Been a busy week for software releases of interest to me; even more pleasing, all three of the items here are available for both Windows and Mac.
First up, and most exciting to me personally: The long-awaited game Spore won't be out 'til September, but the Spore Creature Creator has been released for Windows and Mac. There's a somewhat limited free trial version (which is the version I've played with); for $10, you can get the full unlimited version. (Well, okay, you can order the boxed unlimited version, or download the Windows unlimited version. The Mac unlimited-version download isn't ready yet, but apparently will be soon.)
It won't run on my early-model MacBook, but it does run pretty well on my iMac. Totally charming, with lots of lovely little touches.

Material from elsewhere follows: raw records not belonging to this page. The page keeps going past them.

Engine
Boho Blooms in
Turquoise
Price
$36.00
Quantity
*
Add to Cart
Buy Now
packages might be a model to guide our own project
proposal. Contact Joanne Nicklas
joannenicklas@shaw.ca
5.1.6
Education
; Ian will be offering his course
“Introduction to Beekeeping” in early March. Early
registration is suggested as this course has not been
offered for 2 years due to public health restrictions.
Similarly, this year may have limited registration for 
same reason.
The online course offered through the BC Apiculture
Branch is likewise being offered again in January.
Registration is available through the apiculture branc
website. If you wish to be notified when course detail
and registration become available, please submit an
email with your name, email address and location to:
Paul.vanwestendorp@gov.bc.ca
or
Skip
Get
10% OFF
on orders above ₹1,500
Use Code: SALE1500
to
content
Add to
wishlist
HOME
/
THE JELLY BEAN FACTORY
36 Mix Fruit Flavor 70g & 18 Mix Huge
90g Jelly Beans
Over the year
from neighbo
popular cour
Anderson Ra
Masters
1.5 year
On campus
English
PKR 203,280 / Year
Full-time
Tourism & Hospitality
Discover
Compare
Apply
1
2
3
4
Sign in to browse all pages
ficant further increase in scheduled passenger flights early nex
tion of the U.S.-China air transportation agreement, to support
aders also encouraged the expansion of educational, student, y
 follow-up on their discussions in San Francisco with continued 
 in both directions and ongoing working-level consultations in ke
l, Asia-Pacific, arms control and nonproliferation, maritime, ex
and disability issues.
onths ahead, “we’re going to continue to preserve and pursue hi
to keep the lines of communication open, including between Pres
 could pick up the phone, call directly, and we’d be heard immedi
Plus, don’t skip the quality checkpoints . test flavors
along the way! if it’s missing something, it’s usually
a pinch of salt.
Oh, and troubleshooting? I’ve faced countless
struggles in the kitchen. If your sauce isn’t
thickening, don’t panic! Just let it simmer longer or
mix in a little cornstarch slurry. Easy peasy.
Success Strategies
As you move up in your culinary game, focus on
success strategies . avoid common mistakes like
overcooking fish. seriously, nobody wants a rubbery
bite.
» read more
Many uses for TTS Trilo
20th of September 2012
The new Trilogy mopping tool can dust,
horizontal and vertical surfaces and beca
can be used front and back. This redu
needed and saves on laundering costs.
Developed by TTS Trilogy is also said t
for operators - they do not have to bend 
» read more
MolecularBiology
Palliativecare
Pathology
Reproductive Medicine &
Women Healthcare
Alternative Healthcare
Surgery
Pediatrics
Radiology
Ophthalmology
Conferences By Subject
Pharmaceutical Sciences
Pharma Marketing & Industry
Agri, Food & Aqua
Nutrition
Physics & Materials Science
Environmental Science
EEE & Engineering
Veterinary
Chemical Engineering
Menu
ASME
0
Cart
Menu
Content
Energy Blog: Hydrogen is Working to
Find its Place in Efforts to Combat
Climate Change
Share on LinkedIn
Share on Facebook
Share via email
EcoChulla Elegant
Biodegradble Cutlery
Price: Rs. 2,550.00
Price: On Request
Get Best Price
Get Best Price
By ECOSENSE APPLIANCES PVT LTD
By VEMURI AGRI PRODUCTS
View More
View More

Example: at any point during the creation process you can do a "test drive," letting your creature walk around, evince emotions (by clicking the "Sad" button, for example), and even spawn cute baby creatures.

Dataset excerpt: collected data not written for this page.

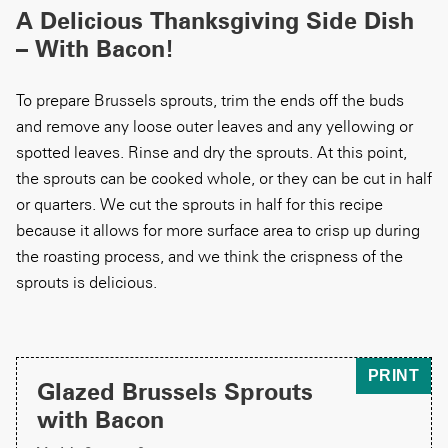
A Delicious Thanksgiving Side Dish
– With Bacon!
To prepare Brussels sprouts, trim the ends off the buds
and remove any loose outer leaves and any yellowing or
spotted leaves. Rinse and dry the sprouts. At this point,
the sprouts can be cooked whole, or they can be cut in half
or quarters. We cut the sprouts in half for this recipe
because it allows for more surface area to crisp up during
the roasting process, and we think the crispness of the
sprouts is delicious.
PRINT
Glazed Brussels Sprouts
with Bacon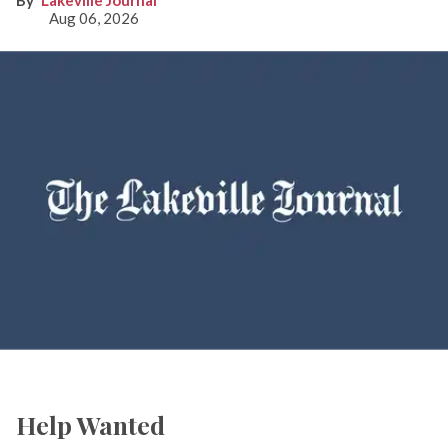
Lakeville Journal
Aug 06, 2026
Help Wanted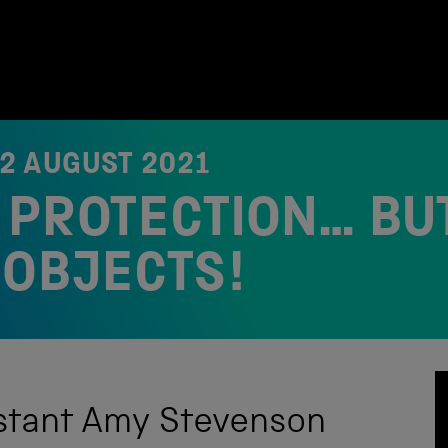
12 AUGUST 2021
PROTECTION… BUT
 OBJECTS!
istant Amy Stevenson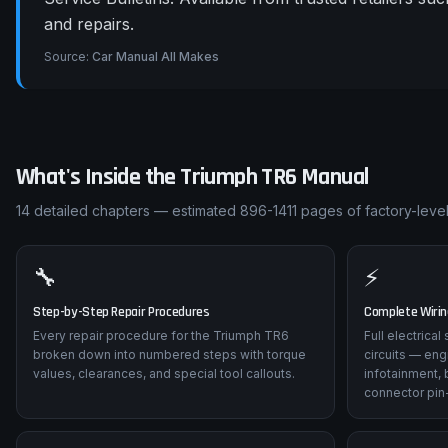
and repairs.
Source:
Car Manual All Makes
What's Inside the
Triumph
TR6
Manual
14
detailed chapters — estimated
896-1411
pages of factory-level
🔧
⚡
Step-by-Step Repair Procedures
Complete Wiri
Every repair procedure for the Triumph TR6
Full electrica
broken down into numbered steps with torque
circuits — eng
values, clearances, and special tool callouts.
infotainment, 
connector pin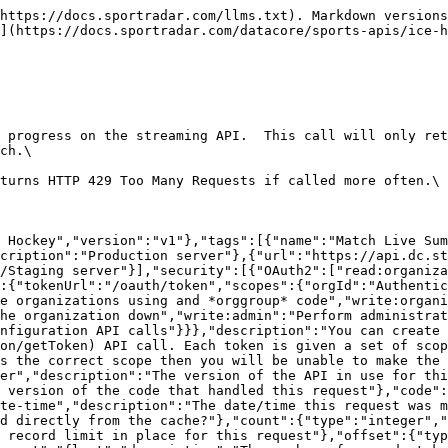
https://docs.sportradar.com/llms.txt). Markdown versions
](https://docs.sportradar.com/datacore/sports-apis/ice-h
 progress on the streaming API.  This call will only ret
ch.\

turns HTTP 429 Too Many Requests if called more often.\

 Hockey","version":"v1"},"tags":[{"name":"Match Live Sum
cription":"Production server"},{"url":"https://api.dc.st
/Staging server"}],"security":[{"OAuth2":["read:organiz
:{"tokenUrl":"/oauth/token","scopes":{"orgId":"Authentic
e organizations using and *orggroup* code","write:organi
he organization down","write:admin":"Perform administrat
onfiguration API calls"}}},"description":"You can create 
on/getToken) API call. Each token is given a set of scop
s the correct scope then you will be unable to make the 
er","description":"The version of the API in use for thi
 version of the code that handled this request"},"code":
te-time","description":"The date/time this request was m
d directly from the cache?"},"count":{"type":"integer","
 record limit in place for this request"},"offset":{"typ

After you've created your creature, you can upload it (quickly and easily) to Sporepedia, which already (only a couple days after release) has over 400,000 creatures. Though apparently the Creature Creator uploads multiple versions of the creatures over time, so there are many copies (as the Cylons say) of a lot of the creatures. Still fun to browse, and I gather you can download creatures from Sporepedia, though I haven't tried that.
So it's a nice slick preview of the huge time sink that's going to be Spore in a few months.
Next: Firefox version 3 was released on Tuesday, with an attempt to set a world record for number of software downloads in 24 hours. Of course, Guinness didn't list such a record until now, so any number they achieved would be a record; still, they were aiming for a bunch of downloads. Despite some early server problems (which in many news venues became the whole story, annoyingly), they ended up having over 8 million downloads in the first 24 hours. (And about 12 million in the first 48 hours, according to the current numbers on the download counter.)
Which, y'know, nice for them, but wouldn't necessarily all that big a deal for the rest of us. Except that FF3 is really nice.
I've avoided using previous versions of FF on my home Mac for three reasons (with apologies to any of you who may have worked on FF or its predecessors):
- In my experience, it was very slow to launch (and somewhat slow to use in general).
- It didn't look like a Mac app; much of the GUI, especially the buttons in rendered pages, looked square and clunky to my Mac-trained eye, because FF was designed to have the same look and feel across platforms.
- I love Safari and saw no need to change.
The first two issues were addressed, mostly, by a third-party optimized-for-Mac version called Bon Echo, which has been my primary browser at work (where I needed some FF plugins, and where our web apps aren't always compatible with Safari) for the past couple years. Bon Echo was a good compromise, and I'm immensely grateful to the guy who's been doing those Mac-optimized builds. And in fact, he's continuing to do Mac-optimized builds, under the new name Minefield. (He always uses the name that the previous beta version of Firefox used, because he can't use the name Firefox, for trademark reasons.)
(Someone is bound to mention Camino along about now. I like Camino a lot, but (a) it doesn't do FF plugins, and (b) I don't like it quite as much as Safari. So at work I switched from Camino to Bon Echo when I started needing plugins.)
But Minefield is no longer quite as necessary as it was, because FF3 addresses the first two issues above. It looks like a lovely sleek Mac-native browser, and it no longer feels slow. Very nice work. (It appears that Minefield is even faster than FF3 on the Mac, though, so there's still reasons to use it.)
I'll still be using Safari at home, but it's no longer the obvious choice (for me) that it was until now.
The other software release that caught my attention this week was Odysseus 0.9 beta. I have a long post in progress about Odysseus and Mail.app and Eudora; for now, suffice it to say that Odysseus has come a long way in the past eight months, but they've still got a ways to go. Despite their odd continued claims that they'll be releasing 1.0 by the end of June (eleven days from now), I would guess it'll be more like August. At any rate, the 0.9 beta is not ready for use as your main mail software (as the IDS folks explicitly note), but if you want to get a sense of what it might turn into, this might be a good release to take a look at. Available for both Mac and Windows.